Torcedores viram grandes nomes do futebol. Ronaldinho Gaúcho e Dalessandro atuaram no Florestal

Torcedores viram grandes nomes do futebol. Ronaldinho Gaúcho e Dalessandro atuaram no Florestal

Dias de festa. Dias de violência

A mudança de estádio foi concretizada em 2012, ano em que o clube oficialmente deixou as dependências do velho Florestal para iniciar nova história na Arena Alviazul, construída entre 2010 e 2011, no bairro Floresta. Muitos torcedores torcem o nariz quando questionados sobre a troca de campo. Outros não demonstram insatisfação.

Walmir de Siqueira, o popular “Maninho”, é um entre tantos que lamentam a ida do clube para longe do bairro Florestal. Ele foi jogador do clube na década de 50. Era centroavante e ponta esquerda do time campeão Gaúcho de 1959 – sem a presença da dupla Gre-Nal –, montado pelo então presidente, Lourenço Mayer da Silva, e pelo treinador, Joaquim Inácio da Silveira Filho.

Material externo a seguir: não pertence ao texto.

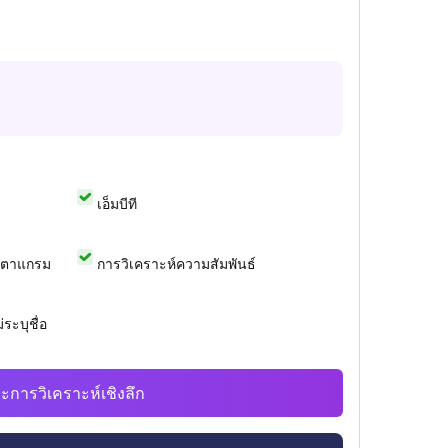
เอ็มบีที
สตาแกรม
การวิเคราะห์ความสัมพันธ์
ระบุชื่อ
ะการวิเคราะห์เชิงลึก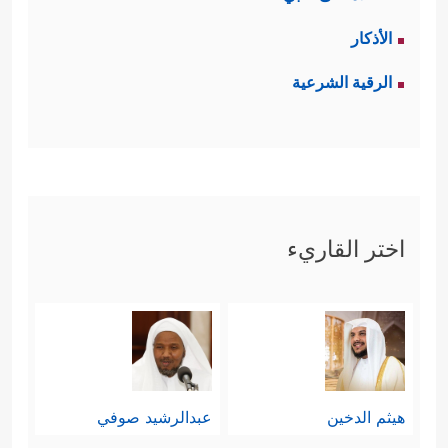
الأذكار
الرقية الشرعية
اختر القاريء
هيثم الدخين
عبدالرشيد صوفي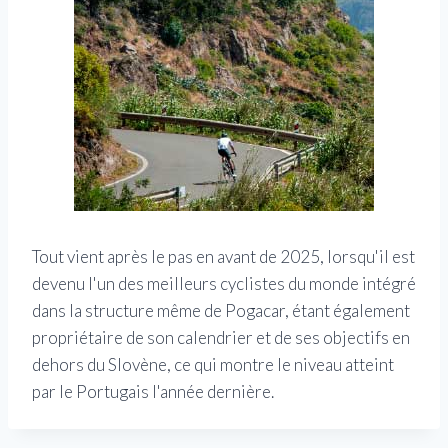
Tout vient après le pas en avant de 2025, lorsqu'il est
devenu l'un des meilleurs cyclistes du monde intégré
dans la structure même de Pogacar, étant également
propriétaire de son calendrier et de ses objectifs en
dehors du Slovène, ce qui montre le niveau atteint
par le Portugais l'année dernière.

Ele lembra dos irmãos Paulo e Nestor Heineck, e Roque e Rogério Lopes, que eram os craques da época. Lembra, também, que os salários na época eram quase simbólicos. Passados quase 40 anos daquela conquista, Maninho voltou ao estádio para vender espetinhos de carne em uma churrasqueira construída junto ao muro, e que até hoje permanece intacta.

“Achei a mudança ruim, né. Sempre dava para ganhar uns ‘troquinhos’ a cada jogo. E tinha o privilégio de assistir o jogo da minha própria casa”, brinca. Maninho mora na rua Natalício Heineck. O muro dos fundos da residência é colado com o muro estádio. “Hoje eu vou poucas vezes para a Arena. É ruim para voltar de ônibus. Até caminhando já tive que vir para casa.”

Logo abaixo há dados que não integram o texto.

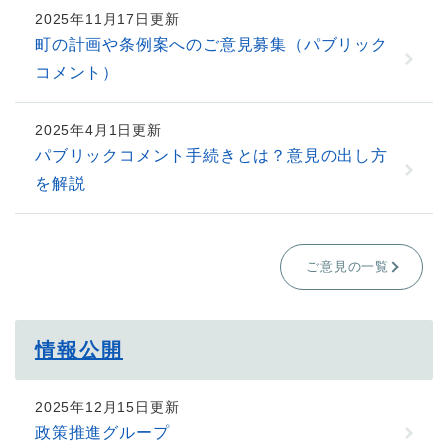
2025年11月17日更新
町の計画や条例案へのご意見募集（パブリック
コメント）
2025年4月1日更新
パブリックコメント手続きとは？意見の出し方
を解説
ご意見の一覧
情報公開
2025年12月15日更新
政策推進グループ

Para outro vizinho do antigo estádio, o fim dos jogos não é motivo para lamentações. Tadeu Kreutz costumava assistir as partidas em décadas mais distantes. No entanto, algumas brigas o fizeram perder um pouco do gosto pelo esporte. Uma dessas ocorreu no início da década de 90, em uma partida entre Lajeadense e Grêmio. Vitória de 1×0 para o Alviazul, com gol de Denílson aos 40 da segunda etapa.

“Fui naquele jogo. Vi o gol e logo depois sair do estádio. Fui para casa. No caminho, pedia para conhecidos não atirarem pedras nos torcedores e no ônibus dos gremistas. Já havia muitos parabrisas quebrados”, lembra. Ele também deu “abrigo” para jovens torcedoras gremistas que estavam assustadas. “Eu e minha esposa demos água com açúcar para se acalmarem.”

Apesar da lembrança da violência, Tadeu se emociona ao lembrar das jovens torcedoras do Grêmio que se esconderam na casa dele. Isso porque, um mês depois, durante o período de natal, a família foi surpreendida com uma carta assinada pelas meninas. Era um agradecimento pela gentileza do casal de lajeadenses. “Foi de chorar. Mas eu disse: agora chega, não vou mais. Nem sei onde é o novo estádio.”

Jogador na década de 50, Maninho vendia espetinhos nos últimos anos do Florestal

Jogador na década de 50, Maninho vendia espetinhos nos últimos anos do Florestal

Saiba mais

O Estádio Florestal foi inaugurado em 1936 com uma partida diante do São José. O primeiro gol foi marcado por Antoninho, do Alviazul, e o goleiro era Eulálio Tombini. O padre Érico Schmidt deu o pontapé inicial do jogo. Um dos mais memoráveis jogos ocorreu em julho de 1981, quando mais de cinco mil pessoas compareceram ao estádio para um jogo entre Lajeadense e Internacional.

Falcão, craque do Internacional durante a década de 70 e início dos 80, havia sido vendido para a Roma e se despedia do time. Naquela noite de quinta-feira, o Lajeadense venceu por 1×0, com gol de Mauro Farias. Com o resultado, o Grêmio foi o campeão gaúcho. Pela Libertadores, o Inter disputaria o título na quarta-feira seguinte, contra o Nacional, em Montevidéu.